Well, anyway. Cathey and I wandered around after the coffee shop. We did a little shopping, hit the internet cafe, and decided to go into Tepebasi to see the view of Istanbul at sunset. On our way out, one of the shoeshine kids came up and asked the usual question. I was wearing my leather Rockports, and they were pretty scuffed up, so I said, “Oh, sure.” He sat me down and started, and then it occurred to me that because I hadn’t been paying attention it didn’t occur to me that we should have discussed the price BEFORE I sat down. Soon, there was an entire crowd of shoeshine boys around us, and some of them weren’t little. I recognized that they weren’t speaking Turkish – they weren’t, they were Kurdish, and they apparently have a little racket going on in that part of the city. At the end, I asked how much – dumb move on my part. Of course, I got the enigmatic smile and “Oh, whatever you want to pay.” Except that my initial offer (TL 1 million) was rejected outright with an insulted grunt. No, he was thinking more like 40 million, which is damn near $30. I laughed in his face – maybe not the most diplomatic response, but since he was being an ass, so could I. He then said he was “willing” to go down to 30, but that was really insulting. Cathey at this point had the idea of announcing that she’d go ask at the hotel what this should cost. The kids started to scatter a bit, but then they regrouped – and now I was on my own, and they weren’t being so cute anymore. I handed my guy a 20 million note, and walked away as quickly as possible – only to meet Cathey on the way out of the hotel with the expected news that the appropriate rate for a shoeshine in Istanbul is one million lira.
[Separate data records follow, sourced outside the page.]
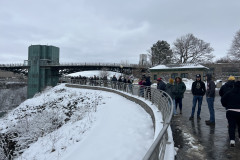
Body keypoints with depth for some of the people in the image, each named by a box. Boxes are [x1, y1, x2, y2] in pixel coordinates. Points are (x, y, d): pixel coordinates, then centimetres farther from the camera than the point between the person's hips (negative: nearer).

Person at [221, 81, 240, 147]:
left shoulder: (229, 93, 1)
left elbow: (222, 100, 0)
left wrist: (226, 106, 15)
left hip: (230, 112, 0)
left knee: (231, 126, 1)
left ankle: (232, 140, -9)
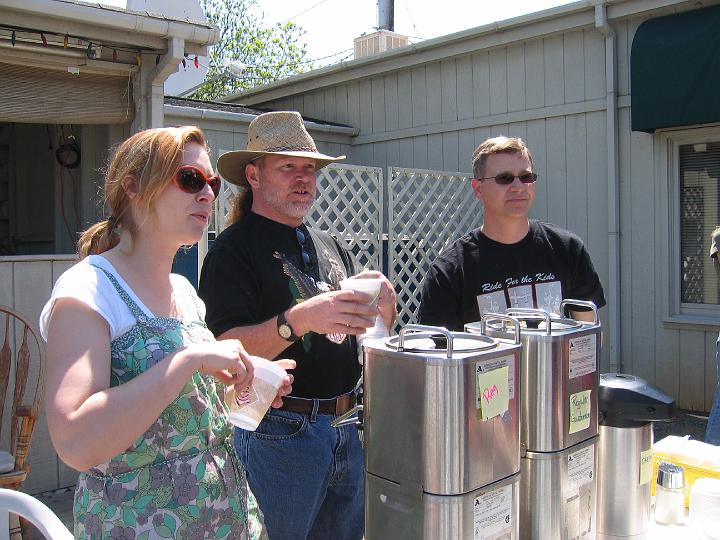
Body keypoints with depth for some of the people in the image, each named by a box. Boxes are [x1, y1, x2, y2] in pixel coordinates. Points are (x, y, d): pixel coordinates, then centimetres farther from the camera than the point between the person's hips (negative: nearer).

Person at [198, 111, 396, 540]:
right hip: (278, 433, -7)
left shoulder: (331, 247, 13)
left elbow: (369, 333, 15)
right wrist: (298, 321, -34)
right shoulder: (234, 249, -9)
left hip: (350, 428, 7)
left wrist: (384, 304, -7)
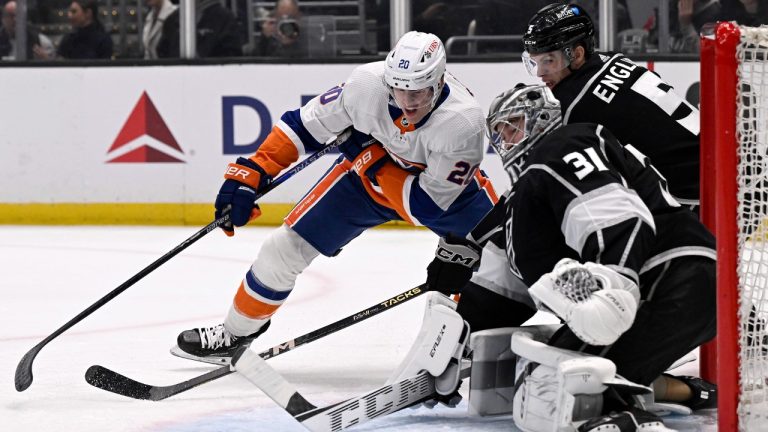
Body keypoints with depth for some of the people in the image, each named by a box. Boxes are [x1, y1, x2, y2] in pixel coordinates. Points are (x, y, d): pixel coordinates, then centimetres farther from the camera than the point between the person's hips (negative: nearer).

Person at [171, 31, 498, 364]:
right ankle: (234, 335, 19)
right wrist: (249, 176, -21)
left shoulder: (463, 121, -38)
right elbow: (305, 124, -17)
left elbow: (427, 205, -33)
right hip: (367, 171, 2)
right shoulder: (369, 84, -32)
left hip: (448, 186, -2)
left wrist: (373, 159, -33)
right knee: (287, 246, -4)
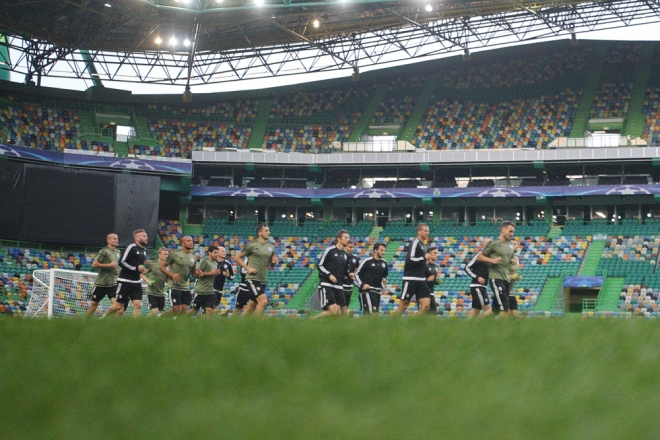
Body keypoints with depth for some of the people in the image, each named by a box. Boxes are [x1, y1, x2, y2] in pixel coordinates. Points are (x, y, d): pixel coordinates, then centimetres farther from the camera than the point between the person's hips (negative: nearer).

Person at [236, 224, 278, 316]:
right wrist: (248, 268, -12)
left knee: (251, 307, 12)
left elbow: (271, 265, 23)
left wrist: (274, 262, -1)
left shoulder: (271, 247, 12)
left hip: (263, 280, 7)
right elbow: (238, 257, -1)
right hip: (252, 278, -7)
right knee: (264, 301, -21)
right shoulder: (252, 245, -6)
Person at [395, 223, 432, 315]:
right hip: (411, 279, -8)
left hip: (421, 280, 8)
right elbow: (410, 260, -21)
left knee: (426, 304, -3)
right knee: (403, 305, -2)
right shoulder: (415, 243, -11)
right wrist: (424, 258, -15)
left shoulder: (423, 245, 17)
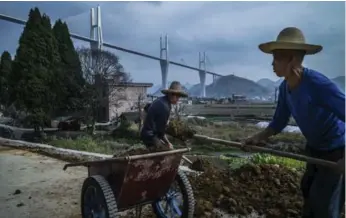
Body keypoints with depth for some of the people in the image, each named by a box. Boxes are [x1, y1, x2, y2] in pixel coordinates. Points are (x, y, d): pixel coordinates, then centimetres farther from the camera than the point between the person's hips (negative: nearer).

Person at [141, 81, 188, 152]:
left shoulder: (161, 100, 6)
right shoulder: (165, 106, -23)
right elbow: (160, 130, -19)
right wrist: (168, 143, -4)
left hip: (148, 134, 10)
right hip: (151, 136, -10)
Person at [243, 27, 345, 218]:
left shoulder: (316, 83, -32)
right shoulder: (285, 88, -7)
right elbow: (279, 122, 2)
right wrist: (258, 138, -13)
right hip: (314, 148, 8)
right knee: (309, 192, 25)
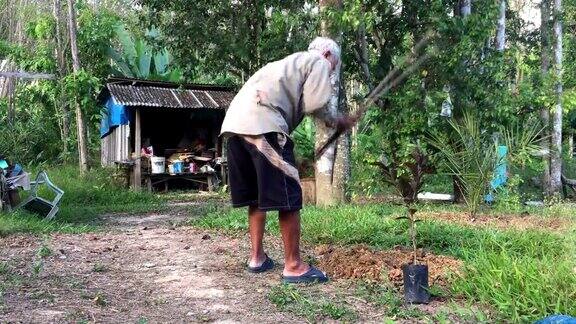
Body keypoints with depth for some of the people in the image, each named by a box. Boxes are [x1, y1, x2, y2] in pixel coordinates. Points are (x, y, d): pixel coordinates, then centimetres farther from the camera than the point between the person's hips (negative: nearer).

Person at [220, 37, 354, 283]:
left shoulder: (292, 62, 37)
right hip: (261, 123, -9)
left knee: (257, 195, 18)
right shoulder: (319, 62, 12)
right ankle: (293, 265, 1)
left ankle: (257, 257, 24)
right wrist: (334, 120, 17)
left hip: (235, 121, 9)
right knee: (288, 196, -4)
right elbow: (313, 105, -2)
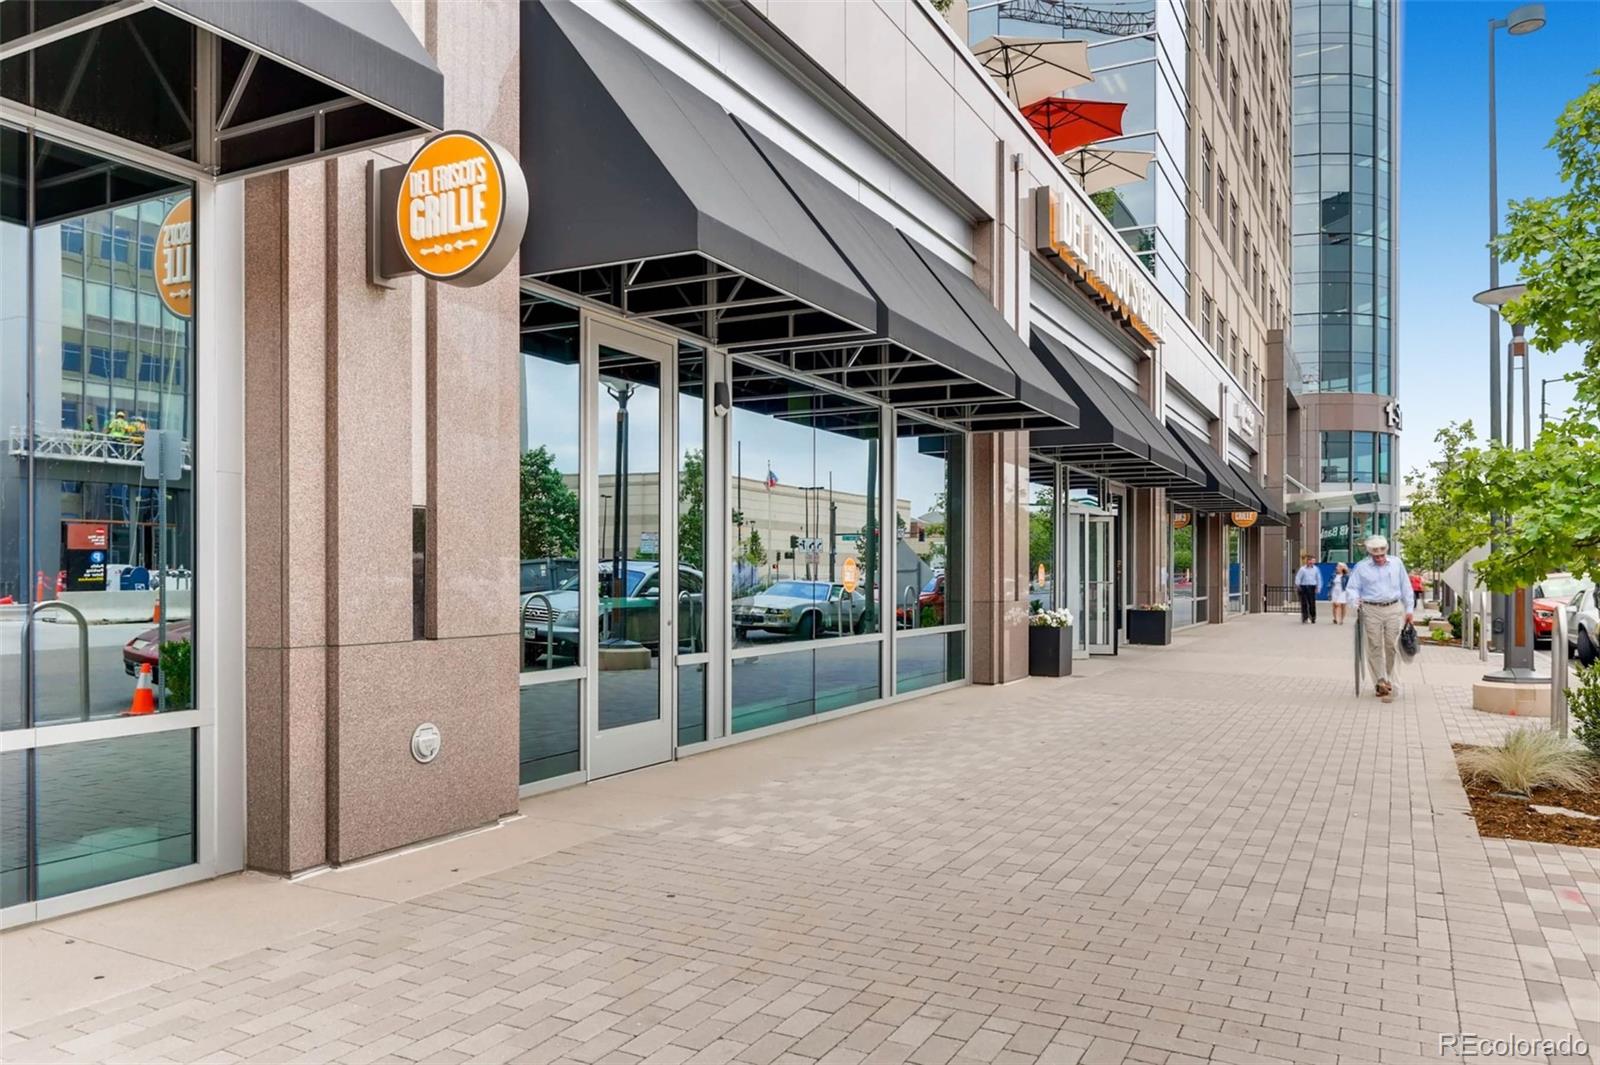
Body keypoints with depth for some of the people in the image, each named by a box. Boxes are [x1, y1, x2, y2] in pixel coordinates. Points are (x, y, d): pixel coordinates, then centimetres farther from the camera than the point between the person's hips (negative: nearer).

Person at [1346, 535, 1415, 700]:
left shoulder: (1397, 564, 10)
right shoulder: (1361, 567, 4)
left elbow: (1406, 588, 14)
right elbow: (1352, 588, 2)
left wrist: (1409, 609, 10)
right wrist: (1356, 601, -19)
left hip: (1393, 609, 2)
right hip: (1371, 610, -1)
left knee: (1391, 646, 1)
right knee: (1375, 646, -5)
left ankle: (1387, 681, 13)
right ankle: (1381, 681, -3)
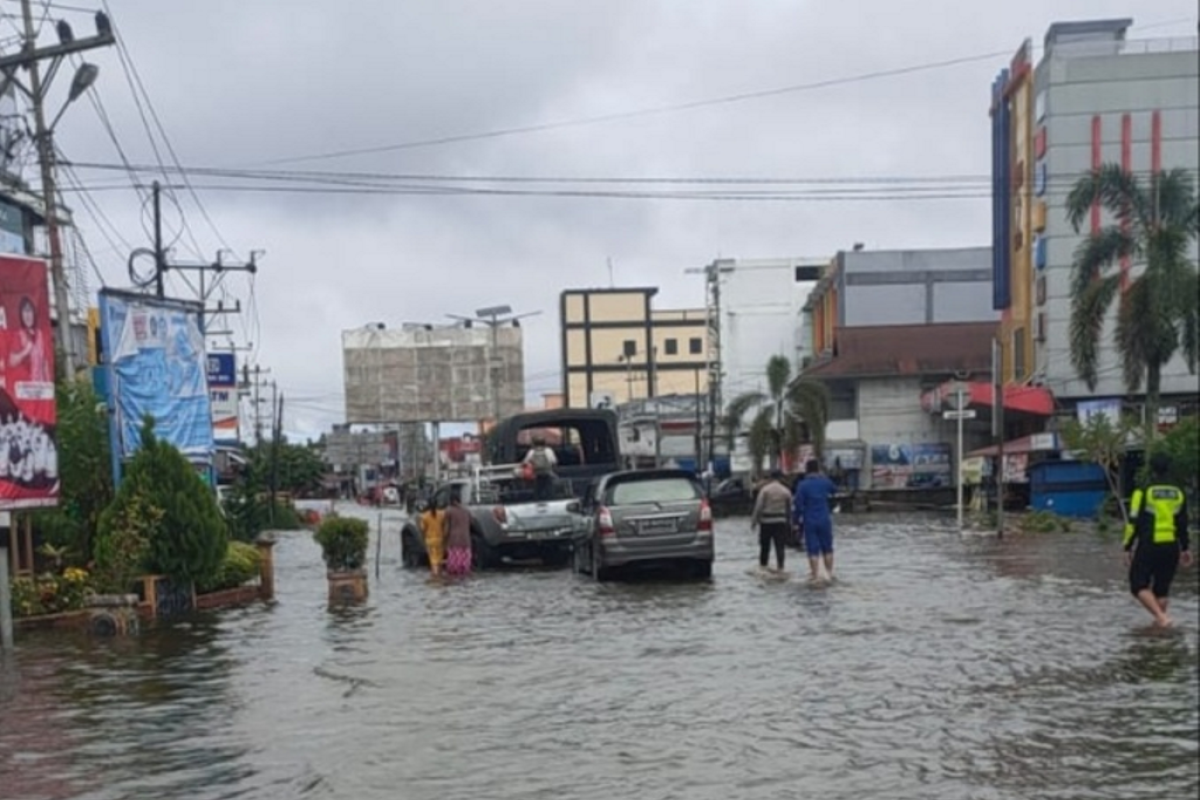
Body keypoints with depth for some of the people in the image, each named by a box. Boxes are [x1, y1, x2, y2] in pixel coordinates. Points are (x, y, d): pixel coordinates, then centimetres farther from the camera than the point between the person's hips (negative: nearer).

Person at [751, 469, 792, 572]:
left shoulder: (765, 489, -7)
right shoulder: (786, 491, 0)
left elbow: (758, 507, -8)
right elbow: (789, 507, 4)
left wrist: (754, 521, -1)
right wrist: (790, 523, 14)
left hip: (766, 521, -1)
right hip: (781, 521, 1)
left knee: (764, 545, 10)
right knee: (780, 546, 2)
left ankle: (763, 565, 15)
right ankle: (780, 567, -1)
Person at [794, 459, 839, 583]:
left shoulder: (803, 485, -10)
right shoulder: (825, 482, 0)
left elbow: (799, 505, -11)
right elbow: (835, 490, 23)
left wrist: (796, 519, 1)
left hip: (810, 521, -2)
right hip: (825, 520, 2)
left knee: (813, 550, 1)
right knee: (827, 548, 14)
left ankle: (815, 576, 1)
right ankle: (829, 573, 20)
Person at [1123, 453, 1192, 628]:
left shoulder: (1143, 493, -7)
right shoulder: (1178, 494, 7)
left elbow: (1134, 523, -8)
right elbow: (1183, 524, 12)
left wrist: (1128, 548, -1)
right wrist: (1185, 549, 20)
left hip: (1148, 547, -5)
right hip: (1172, 547, 5)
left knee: (1139, 585, 2)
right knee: (1162, 587, 15)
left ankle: (1160, 616, -14)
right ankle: (1160, 620, 17)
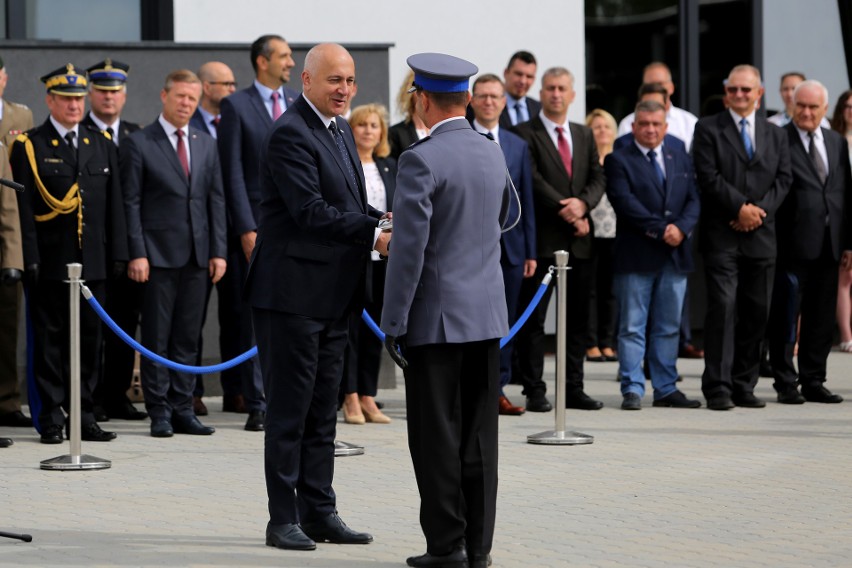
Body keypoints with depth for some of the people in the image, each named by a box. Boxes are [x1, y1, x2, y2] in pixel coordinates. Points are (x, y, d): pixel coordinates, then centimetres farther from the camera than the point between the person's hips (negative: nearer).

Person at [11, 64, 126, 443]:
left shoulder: (102, 145, 13)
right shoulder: (28, 146, 0)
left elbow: (113, 205, 12)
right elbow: (23, 208, -5)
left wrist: (117, 255, 6)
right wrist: (30, 260, -11)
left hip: (93, 264, 4)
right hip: (49, 265, -4)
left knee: (89, 340, 6)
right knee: (49, 340, 1)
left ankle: (83, 415, 13)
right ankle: (52, 419, 7)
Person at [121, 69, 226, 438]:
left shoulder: (206, 145, 14)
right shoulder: (139, 144, -1)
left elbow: (216, 200, 13)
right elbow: (131, 203, -4)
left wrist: (218, 251, 5)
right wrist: (137, 253, -11)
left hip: (197, 255, 5)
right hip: (158, 253, -4)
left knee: (188, 338, 7)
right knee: (157, 337, -1)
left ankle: (182, 410, 12)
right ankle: (159, 413, 4)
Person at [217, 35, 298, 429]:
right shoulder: (236, 106, 0)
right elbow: (233, 173, -4)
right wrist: (246, 228, -11)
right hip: (259, 225, -4)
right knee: (256, 318, -2)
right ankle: (256, 404, 1)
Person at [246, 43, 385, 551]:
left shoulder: (341, 131, 15)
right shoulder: (291, 134, -15)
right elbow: (311, 211, -21)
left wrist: (384, 221, 0)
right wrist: (375, 236, -23)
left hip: (332, 294, 9)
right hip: (293, 291, -9)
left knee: (322, 411, 13)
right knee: (290, 409, -2)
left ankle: (319, 513, 19)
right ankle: (284, 519, 4)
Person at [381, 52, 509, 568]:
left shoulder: (422, 160, -14)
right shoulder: (493, 154, 7)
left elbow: (409, 248, -17)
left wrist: (394, 323, -12)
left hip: (437, 317, -6)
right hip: (488, 314, 6)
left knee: (437, 435, 0)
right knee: (479, 434, 9)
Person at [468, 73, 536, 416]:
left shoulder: (518, 146, 14)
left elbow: (527, 201, 14)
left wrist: (530, 251, 9)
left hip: (510, 246, 4)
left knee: (506, 321, 6)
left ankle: (497, 389, 12)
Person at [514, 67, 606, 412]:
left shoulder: (584, 135, 17)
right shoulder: (525, 134, -2)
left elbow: (598, 177, 11)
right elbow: (533, 180, -11)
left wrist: (583, 203, -10)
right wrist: (567, 213, -14)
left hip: (579, 240, 6)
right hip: (542, 238, -6)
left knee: (578, 318, 7)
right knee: (533, 318, -3)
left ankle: (574, 389, 13)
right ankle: (534, 391, 0)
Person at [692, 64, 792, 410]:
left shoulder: (776, 135, 16)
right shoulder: (708, 129, 4)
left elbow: (783, 180, 8)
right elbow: (708, 177, -6)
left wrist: (759, 210, -8)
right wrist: (740, 208, -13)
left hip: (761, 236, 4)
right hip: (721, 237, -4)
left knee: (757, 313, 4)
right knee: (723, 308, -10)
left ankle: (744, 386, 11)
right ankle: (718, 388, -8)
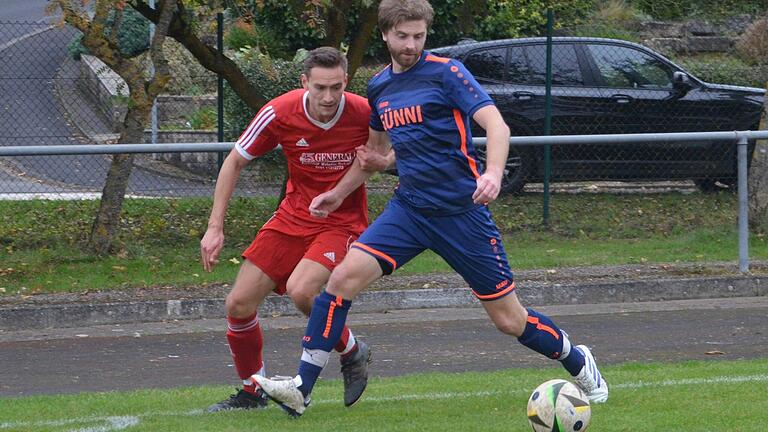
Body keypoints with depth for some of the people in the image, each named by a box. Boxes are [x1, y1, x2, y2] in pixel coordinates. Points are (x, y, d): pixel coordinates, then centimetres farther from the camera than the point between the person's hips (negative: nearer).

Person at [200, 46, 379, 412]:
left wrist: (378, 160, -20)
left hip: (343, 221, -3)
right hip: (294, 215, 3)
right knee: (239, 304, -2)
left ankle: (352, 352, 0)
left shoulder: (365, 114, -18)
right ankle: (251, 391, 21)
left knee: (301, 290, -29)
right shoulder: (280, 113, -15)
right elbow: (235, 162, -2)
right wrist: (215, 227, -5)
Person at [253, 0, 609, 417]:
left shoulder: (445, 73, -9)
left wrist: (493, 173, -35)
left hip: (461, 209, -5)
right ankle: (302, 387, -15)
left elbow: (496, 125, -18)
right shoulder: (379, 87, 10)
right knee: (344, 276, -16)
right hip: (408, 207, 5)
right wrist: (339, 192, 27)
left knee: (509, 319, 2)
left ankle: (579, 364, 29)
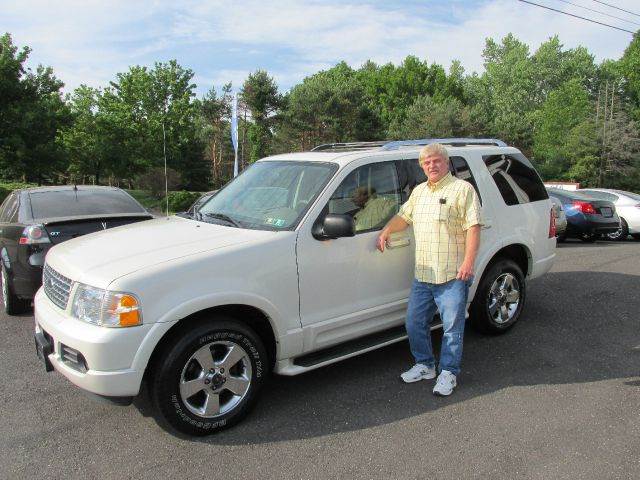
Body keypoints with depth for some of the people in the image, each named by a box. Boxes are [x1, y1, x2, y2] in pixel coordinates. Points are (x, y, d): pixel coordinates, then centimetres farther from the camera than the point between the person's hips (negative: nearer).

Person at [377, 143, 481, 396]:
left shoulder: (462, 189, -4)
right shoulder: (419, 191, 17)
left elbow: (473, 227, -11)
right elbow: (403, 216, 27)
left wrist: (468, 262, -20)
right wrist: (386, 231, 9)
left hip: (453, 275, -6)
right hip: (422, 275, 7)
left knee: (452, 327, 2)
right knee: (414, 323, 11)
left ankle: (448, 373, 17)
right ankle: (424, 365, 29)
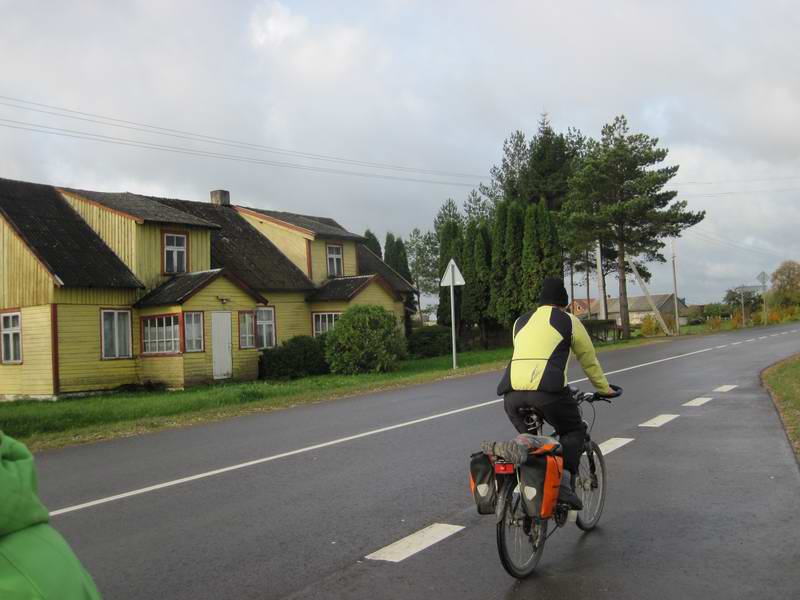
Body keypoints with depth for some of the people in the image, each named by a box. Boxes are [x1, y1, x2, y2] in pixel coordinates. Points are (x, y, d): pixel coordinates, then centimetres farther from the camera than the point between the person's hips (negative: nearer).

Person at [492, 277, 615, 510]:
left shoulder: (521, 321, 27)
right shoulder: (569, 321, 15)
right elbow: (589, 360, 23)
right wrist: (604, 389, 38)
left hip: (512, 390, 4)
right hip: (548, 391, -4)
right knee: (574, 432, 18)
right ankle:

Tomorrow, Ann, Cathey, and I are off to Bursa for the day. That should fill our day up rather nicely, and then we’re off Tuesday morning. I’m glad not to have been caught up in the hysterics of trying to get everything ready to go by this morning; all the same, I’m glad that my own adventure is wrapping up soon. I’m already thinking about the things I need to do when I get back, and it’s nice that I’ll have a few extra days to take care of things around the house before I have to head up to the Metroplex on Monday. I know it sounds like I’m depressed (mom), but it’s more like a feeling that I’m ready to move forward – it’s been great, folks, but they’re starting to clean the aisles and they’re waiting for us to gather our things and leave.